Juntam-se à porta de casa e logo aparecem outros vizinhos. Não há outro assunto. O fogo tomou conta da terra, das conversas e dos pensamentos das pessoas de São Luís. “Na segunda-feira à tarde já se via o fogo na Felgueira, passou a tarde toda a lavrar, começou a avançar e em poucas horas chegou aqui”, conta Deolinda. “Nunca pensei que chegasse a esta dimensão. Foi uma loucura. Temos aqui pessoas com mais de 90 anos e nunca tinham visto nada assim”, relata. “Só ficou o lugar, o resto ardeu tudo. Foi assim em São Luís, na Felgueira, no Janardo, no Carvalhal, ardeu tudo.”

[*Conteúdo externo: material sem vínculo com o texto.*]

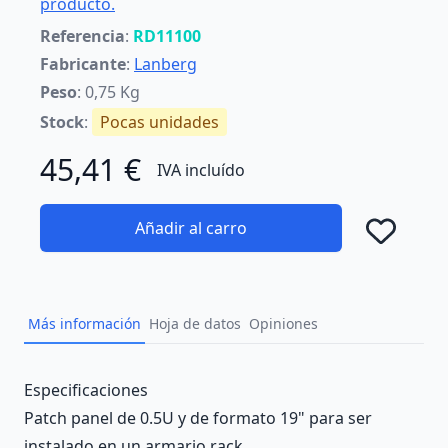
producto.
Referencia
:
RD11100
Fabricante
:
Lanberg
Peso
: 0,75 Kg
Stock
:
Pocas unidades
45,41 €
IVA incluído
Añadir al carro
Añad
Más información
Hoja de datos
Opiniones
Description
Especificaciones
Patch panel de 0.5U y de formato 19" para ser
instalado en un armario rack.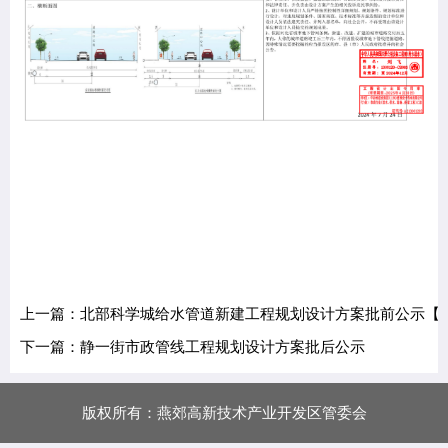
上一篇：北部科学城给水管道新建工程规划设计方案批前公示【
下一篇：静一街市政管线工程规划设计方案批后公示
版权所有：燕郊高新技术产业开发区管委会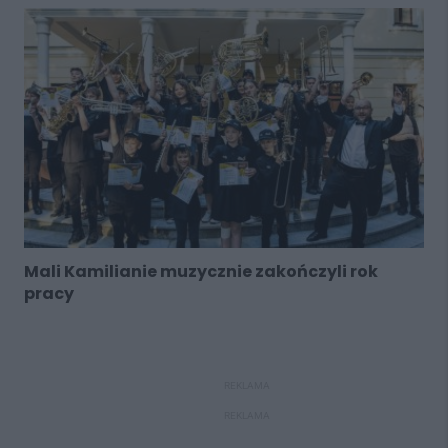
Mali Kamilianie muzycznie zakończyli rok
pracy
REKLAMA
REKLAMA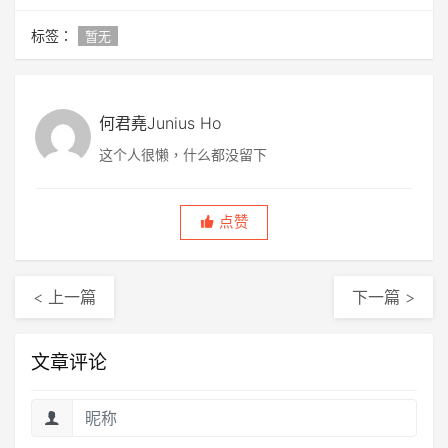
标签：
暂无
何君堯Junius Ho
这个人很懒，什么都没留下
点赞
< 上一篇
下一篇 >
文章评论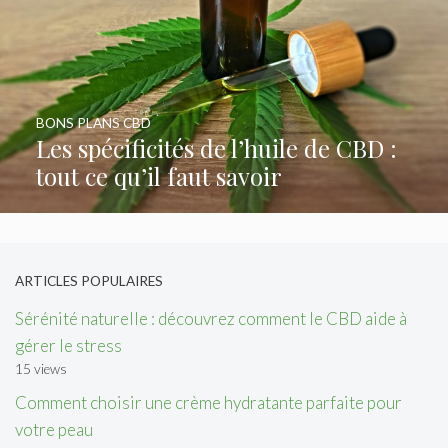
BONS PLANS CBD
Les spécificités de l’huile de CBD :
tout ce qu’il faut savoir
ARTICLES POPULAIRES
Sérénité naturelle : découvrez comment le CBD aide à
gérer le stress
15 views
Comment choisir une crème hydratante parfaite pour
votre peau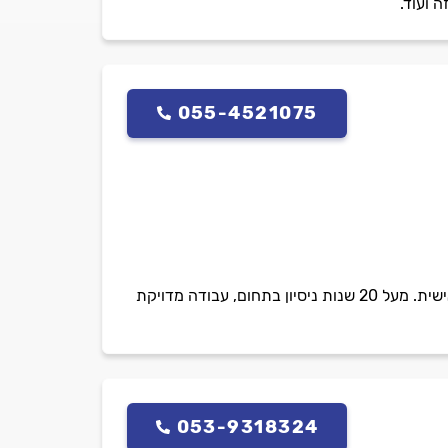
 ועוד.
055-4521075
אבי אלומיניום בניהול אבי אלפסי מתמחה בכל סוגי הרשתות נגד יתושים, כולל תיקון והתקנה בהתאמה אישית. מעל 20 שנות ניסיון בתחום, עבודה מדויקת
053-9318324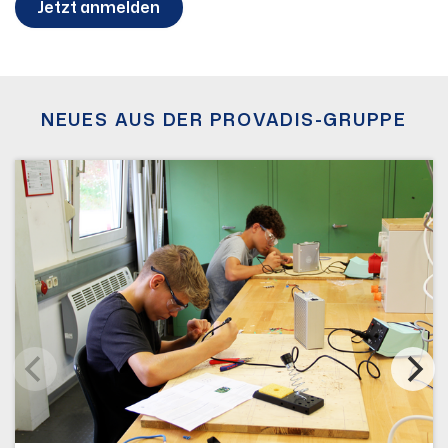
Jetzt anmelden
NEUES AUS DER PROVADIS-GRUPPE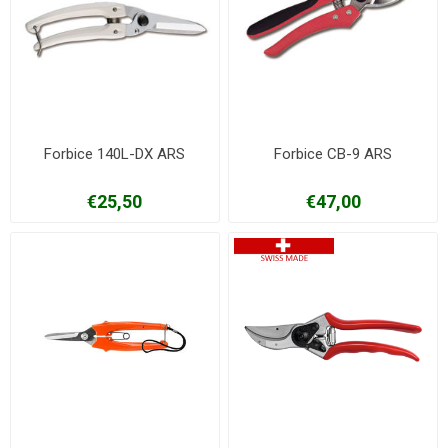
Forbice 140L-DX ARS
Forbice CB-9 ARS
€25,50
€47,00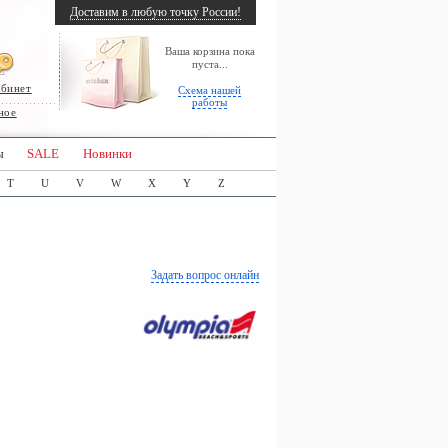
Доставим в любую точку России!
Ваша корзина пока
пуста...
абинет
Схема нашей
работы
ное
ы
SALE
Новинки
T
U
V
W
X
Y
Z
Задать вопрос онлайн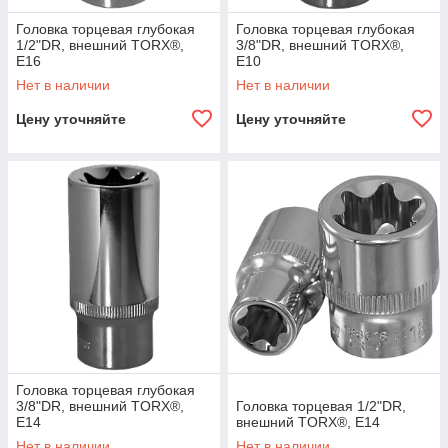
Головка торцевая глубокая
Головка торцевая глубокая
1/2"DR, внешний TORX®,
3/8"DR, внешний TORX®,
E16
E10
Нет в наличии
Нет в наличии
Цену уточняйте
Цену уточняйте
Головка торцевая глубокая
3/8"DR, внешний TORX®,
Головка торцевая 1/2"DR,
E14
внешний TORX®, E14
Нет в наличии
Нет в наличии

“A nossa sorte foram os bombeiros que aqui estiveram, nunca nos deixaram.” Assim que chegaram, os bombeiros perguntaram se havia pessoas acamadas, escolas ou lares. “Não temos nada, isto é um lugar pequeno, aqui não há nada, não há uma escola, um supermercado, um café. Ficamos aqui enfiados, longe de tudo.” Por causa do isolamento, Deolinda acabou por se mudar há 15 anos para o Luxemburgo, para onde os filhos já tinham emigrado em busca de um futuro melhor. “Isto aqui estava muito mau, não havia emprego.” Agora, mora entre cá e lá. “Calhou estar cá. Foi uma sorte.”
Antes dos bombeiros, os vizinhos já tinham andado com as mangueiras e, depois, continuaram ajudá-los; felizmente que, habituados a serem autónomos, quase todos têm tanques e furos. Toda a gente ajudou. “Passámos a noite dar-lhes cafés, leite, água, até o padre da igreja andou a distribuir águas, coitados, estavam todos tão cansados, mas nunca nos abandonaram.” Queimaram-se as terras mas “salvaram-se todas as casas, todas”. “A capela ainda esteve duas vezes em risco e as pessoas das casas que ficam assim nas pontas também apanharam um grande susto. O fogo passou rentinho, rentinho.” Medo? “Ai não que não tive, nem é bom pensar.”
O que ardeu já não arde, ouvimos dizer várias vezes por aqui. Mas não é bem assim. “A terra está quente, isto ainda vai demorar até estar livre de perigo”, diz Américo. Na véspera já houve uns reacendimentos no cimo do monte, Deolinda estava em casa e começou a ouvir os gritos dos vizinhos, foram todos acudir com as mangueiras e resolveram as situações. “Desde que o vento não se levante isto está controlado.”
Esta quarta-feira a temperatura diminuiu e o vento também parece estar a dar tréguas, há até previsões de chuva para os próximos dias. Agora é altura de avaliar os prejuízos. A um vizinho ardeu a lenha que ia vender agora para o inverno, um prejuízo de milhares de euros. A outro foi-se a horta, a outra um barracão que ficava “lá para o meio”. Deolinda não perdeu nada. Neste momento, só se queixa da falta de rede, o telemóvel está mudo, a internet não funciona, não adianta apontar os aparelhos ao céu, a fibra ótica ficou danificada. “Não temos notícias nenhumas, não sabemos do que se passa. Agora é que ficámos mesmo aqui sozinhos.”